ART | EXPO

Bouge pour voir

02 Mar - 31 Mar 2016
Vernissage le 02 Mar 2016

Cinq artistes confrontent la diversité de leurs pratiques pour illustrer leur expérience du déplacement et leur rapport à l’autre. Catie de Balmann va à la rencontre d’habitants de HLM, Christine Crozat collectionne des chaussures du monde, quand Farida Le Suavé cherche à provoquer l'expérience de l'émotion chez le spectateur.

Cinq artistes, autant de pratiques qui malgré leurs différences d’approche, de support et de medium transmettent leur expérience du déplacement et leur rapport à l’autre.
Intercepter des fragments d’images, de sons, collecter, l’œuvre ne se fait qu’avec l’autre, soit il participe concrètement à une œuvre collective, soit il sert de modèle, observé (pour un dessin), capté (pour une vidéo), écouté (pour une prise de son), animé (pour une performance), entendu (car il est à la fois même et différent de moi, c’est là son intérêt).

L’autre est proche ou lointain, mais toujours appréhendé en tant qu’individualité, en tant que corps, source d’inspiration pour le travail d’une œuvre qui parlera de soi à tous et de tous à soi. Autant de moyens pour aller à sa rencontre: le déplacement en TGV, à pied, en avion, aller aux Etats-Unis, à Bruxelles, à Lyon, ou à Yvetot, le voyage ou la migration, la découverte de l’étranger. Autant de traces de cette rencontre: ce que l’on a fait ensemble, voir, toucher, entendre et rendre cela, le souvenir du souffle du corps en mouvement, la peau à son contact, les gestes, la voix, l’intention de l’artiste.

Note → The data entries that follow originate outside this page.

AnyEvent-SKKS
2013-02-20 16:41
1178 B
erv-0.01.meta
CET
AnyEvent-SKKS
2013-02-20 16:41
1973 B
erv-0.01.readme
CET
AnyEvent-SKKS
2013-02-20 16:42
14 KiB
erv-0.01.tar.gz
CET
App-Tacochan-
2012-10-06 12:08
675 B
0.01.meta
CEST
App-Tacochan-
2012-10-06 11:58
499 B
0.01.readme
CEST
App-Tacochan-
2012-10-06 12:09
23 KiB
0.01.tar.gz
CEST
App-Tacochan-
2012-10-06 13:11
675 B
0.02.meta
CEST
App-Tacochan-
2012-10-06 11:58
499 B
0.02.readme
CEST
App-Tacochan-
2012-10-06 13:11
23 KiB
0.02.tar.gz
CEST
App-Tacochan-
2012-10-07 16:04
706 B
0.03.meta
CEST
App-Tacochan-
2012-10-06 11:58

En décembre 2015, Catie de Balmann a habillé un HLM d’Yvetot, ornant de voiles de couleur les fenêtres de l’immeuble, en collaboration avec les habitants. Catie de Balmann explique sa démarche: «Le message c’est: regardez-nous. A cette époque de l’année sur un quartier comme ça c’est assez gris.» Christine Crozat, artiste franco-suisse, dit de son travail: «Dans certaines séries de dessin mes formes sont en vide et les vides sont en plein. […] Mes dessins s’ajustent en découpes et en superposition», afin de «redonner vie à un élément dans l’histoire de l’art, dans un article de journal, dans une émission de la radio…»

Marie-Noëlle Deverre aime intervenir là où l’art n’est pas attendu (vitrines de magasins, lieux de passage, jardins, paysages, etc.): alors s’opèrent certaines confusions qui permettent une confrontation plus spontanée avec le monde. Farida Le Suavé, quant à elle, «en cherchant la forme, […] cherche à capter des forces et à donner à [ses] sculptures l’énergie suffisante qui constitue leur présence.» Si «faire l’expérience de l’émotion» est un des buts recherchés, «la sculpture reste un artifice, produire sa présence est à chaque fois une histoire à suggérer, une aventure avec la matière, le temps et l’espace.»